---------- Supplied entries

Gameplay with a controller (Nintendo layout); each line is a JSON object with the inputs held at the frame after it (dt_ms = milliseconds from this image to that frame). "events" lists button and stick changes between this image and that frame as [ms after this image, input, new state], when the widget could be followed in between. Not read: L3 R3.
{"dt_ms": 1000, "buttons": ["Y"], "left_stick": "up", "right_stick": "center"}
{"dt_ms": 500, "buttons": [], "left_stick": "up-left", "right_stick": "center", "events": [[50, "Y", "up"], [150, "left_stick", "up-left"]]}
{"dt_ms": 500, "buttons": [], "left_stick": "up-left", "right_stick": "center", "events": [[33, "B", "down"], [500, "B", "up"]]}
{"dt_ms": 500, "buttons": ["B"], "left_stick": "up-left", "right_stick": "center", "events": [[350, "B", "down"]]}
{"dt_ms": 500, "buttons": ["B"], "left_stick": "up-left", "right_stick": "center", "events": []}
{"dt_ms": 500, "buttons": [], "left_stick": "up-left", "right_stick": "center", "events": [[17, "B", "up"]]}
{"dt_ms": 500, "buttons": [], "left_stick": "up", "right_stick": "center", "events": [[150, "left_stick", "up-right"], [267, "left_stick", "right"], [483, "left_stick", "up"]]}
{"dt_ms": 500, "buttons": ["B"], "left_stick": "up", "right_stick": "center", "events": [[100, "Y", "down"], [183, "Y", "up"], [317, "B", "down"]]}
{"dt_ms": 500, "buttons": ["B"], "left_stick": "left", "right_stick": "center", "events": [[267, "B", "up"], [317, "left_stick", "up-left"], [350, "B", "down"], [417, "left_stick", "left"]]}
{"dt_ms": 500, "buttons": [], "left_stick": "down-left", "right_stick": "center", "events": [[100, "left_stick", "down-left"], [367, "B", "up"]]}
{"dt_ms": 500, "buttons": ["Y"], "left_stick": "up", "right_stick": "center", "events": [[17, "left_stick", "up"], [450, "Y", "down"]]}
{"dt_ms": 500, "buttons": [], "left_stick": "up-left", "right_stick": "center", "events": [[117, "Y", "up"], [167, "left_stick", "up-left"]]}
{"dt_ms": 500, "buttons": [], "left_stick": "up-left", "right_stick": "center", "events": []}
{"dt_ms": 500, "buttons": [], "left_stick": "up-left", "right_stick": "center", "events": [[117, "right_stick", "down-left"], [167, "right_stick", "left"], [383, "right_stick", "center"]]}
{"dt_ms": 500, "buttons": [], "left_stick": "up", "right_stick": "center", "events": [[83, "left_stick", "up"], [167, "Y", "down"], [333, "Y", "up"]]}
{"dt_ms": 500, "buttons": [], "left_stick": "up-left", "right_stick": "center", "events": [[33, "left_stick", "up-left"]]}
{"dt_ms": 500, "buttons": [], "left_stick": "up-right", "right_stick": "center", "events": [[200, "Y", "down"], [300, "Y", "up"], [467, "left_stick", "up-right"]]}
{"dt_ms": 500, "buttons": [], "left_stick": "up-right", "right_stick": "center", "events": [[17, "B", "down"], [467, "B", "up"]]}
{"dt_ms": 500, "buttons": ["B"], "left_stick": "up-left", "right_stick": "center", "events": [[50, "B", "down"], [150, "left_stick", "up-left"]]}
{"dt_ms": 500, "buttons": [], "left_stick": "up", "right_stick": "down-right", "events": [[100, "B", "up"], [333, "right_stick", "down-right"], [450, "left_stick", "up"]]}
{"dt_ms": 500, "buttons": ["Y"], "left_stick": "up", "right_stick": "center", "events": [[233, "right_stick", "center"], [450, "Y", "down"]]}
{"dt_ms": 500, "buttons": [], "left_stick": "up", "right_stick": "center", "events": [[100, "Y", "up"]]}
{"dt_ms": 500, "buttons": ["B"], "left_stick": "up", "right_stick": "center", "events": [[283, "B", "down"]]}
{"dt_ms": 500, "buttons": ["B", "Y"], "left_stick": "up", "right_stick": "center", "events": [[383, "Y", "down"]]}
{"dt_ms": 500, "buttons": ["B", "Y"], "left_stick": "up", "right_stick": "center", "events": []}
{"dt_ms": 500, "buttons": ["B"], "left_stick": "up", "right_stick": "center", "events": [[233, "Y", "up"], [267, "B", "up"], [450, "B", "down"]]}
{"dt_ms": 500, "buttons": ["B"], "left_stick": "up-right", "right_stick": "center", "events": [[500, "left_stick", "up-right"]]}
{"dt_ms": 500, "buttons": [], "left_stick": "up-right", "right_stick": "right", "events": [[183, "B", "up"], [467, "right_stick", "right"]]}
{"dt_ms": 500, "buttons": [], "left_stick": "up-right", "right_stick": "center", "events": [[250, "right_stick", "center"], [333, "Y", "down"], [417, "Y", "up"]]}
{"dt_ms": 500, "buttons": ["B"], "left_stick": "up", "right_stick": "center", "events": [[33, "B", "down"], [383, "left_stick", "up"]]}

--------------------

■ Task objective:
Every entry shown above should be transcribed without alteration.

■ Written response:
Gameplay with a controller (Nintendo layout); each line is a JSON object with the inputs held at the frame after it (dt_ms = milliseconds from this image to that frame). "events" lists button and stick changes between this image and that frame as [ms after this image, input, new state], when the widget could be followed in between. Not read: L3 R3.
{"dt_ms": 1000, "buttons": ["Y"], "left_stick": "up", "right_stick": "center"}
{"dt_ms": 500, "buttons": [], "left_stick": "up-left", "right_stick": "center", "events": [[50, "Y", "up"], [150, "left_stick", "up-left"]]}
{"dt_ms": 500, "buttons": [], "left_stick": "up-left", "right_stick": "center", "events": [[33, "B", "down"], [500, "B", "up"]]}
{"dt_ms": 500, "buttons": ["B"], "left_stick": "up-left", "right_stick": "center", "events": [[350, "B", "down"]]}
{"dt_ms": 500, "buttons": ["B"], "left_stick": "up-left", "right_stick": "center", "events": []}
{"dt_ms": 500, "buttons": [], "left_stick": "up-left", "right_stick": "center", "events": [[17, "B", "up"]]}
{"dt_ms": 500, "buttons": [], "left_stick": "up", "right_stick": "center", "events": [[150, "left_stick", "up-right"], [267, "left_stick", "right"], [483, "left_stick", "up"]]}
{"dt_ms": 500, "buttons": ["B"], "left_stick": "up", "right_stick": "center", "events": [[100, "Y", "down"], [183, "Y", "up"], [317, "B", "down"]]}
{"dt_ms": 500, "buttons": ["B"], "left_stick": "left", "right_stick": "center", "events": [[267, "B", "up"], [317, "left_stick", "up-left"], [350, "B", "down"], [417, "left_stick", "left"]]}
{"dt_ms": 500, "buttons": [], "left_stick": "down-left", "right_stick": "center", "events": [[100, "left_stick", "down-left"], [367, "B", "up"]]}
{"dt_ms": 500, "buttons": ["Y"], "left_stick": "up", "right_stick": "center", "events": [[17, "left_stick", "up"], [450, "Y", "down"]]}
{"dt_ms": 500, "buttons": [], "left_stick": "up-left", "right_stick": "center", "events": [[117, "Y", "up"], [167, "left_stick", "up-left"]]}
{"dt_ms": 500, "buttons": [], "left_stick": "up-left", "right_stick": "center", "events": []}
{"dt_ms": 500, "buttons": [], "left_stick": "up-left", "right_stick": "center", "events": [[117, "right_stick", "down-left"], [167, "right_stick", "left"], [383, "right_stick", "center"]]}
{"dt_ms": 500, "buttons": [], "left_stick": "up", "right_stick": "center", "events": [[83, "left_stick", "up"], [167, "Y", "down"], [333, "Y", "up"]]}
{"dt_ms": 500, "buttons": [], "left_stick": "up-left", "right_stick": "center", "events": [[33, "left_stick", "up-left"]]}
{"dt_ms": 500, "buttons": [], "left_stick": "up-right", "right_stick": "center", "events": [[200, "Y", "down"], [300, "Y", "up"], [467, "left_stick", "up-right"]]}
{"dt_ms": 500, "buttons": [], "left_stick": "up-right", "right_stick": "center", "events": [[17, "B", "down"], [467, "B", "up"]]}
{"dt_ms": 500, "buttons": ["B"], "left_stick": "up-left", "right_stick": "center", "events": [[50, "B", "down"], [150, "left_stick", "up-left"]]}
{"dt_ms": 500, "buttons": [], "left_stick": "up", "right_stick": "down-right", "events": [[100, "B", "up"], [333, "right_stick", "down-right"], [450, "left_stick", "up"]]}
{"dt_ms": 500, "buttons": ["Y"], "left_stick": "up", "right_stick": "center", "events": [[233, "right_stick", "center"], [450, "Y", "down"]]}
{"dt_ms": 500, "buttons": [], "left_stick": "up", "right_stick": "center", "events": [[100, "Y", "up"]]}
{"dt_ms": 500, "buttons": ["B"], "left_stick": "up", "right_stick": "center", "events": [[283, "B", "down"]]}
{"dt_ms": 500, "buttons": ["B", "Y"], "left_stick": "up", "right_stick": "center", "events": [[383, "Y", "down"]]}
{"dt_ms": 500, "buttons": ["B", "Y"], "left_stick": "up", "right_stick": "center", "events": []}
{"dt_ms": 500, "buttons": ["B"], "left_stick": "up", "right_stick": "center", "events": [[233, "Y", "up"], [267, "B", "up"], [450, "B", "down"]]}
{"dt_ms": 500, "buttons": ["B"], "left_stick": "up-right", "right_stick": "center", "events": [[500, "left_stick", "up-right"]]}
{"dt_ms": 500, "buttons": [], "left_stick": "up-right", "right_stick": "right", "events": [[183, "B", "up"], [467, "right_stick", "right"]]}
{"dt_ms": 500, "buttons": [], "left_stick": "up-right", "right_stick": "center", "events": [[250, "right_stick", "center"], [333, "Y", "down"], [417, "Y", "up"]]}
{"dt_ms": 500, "buttons": ["B"], "left_stick": "up", "right_stick": "center", "events": [[33, "B", "down"], [383, "left_stick", "up"]]}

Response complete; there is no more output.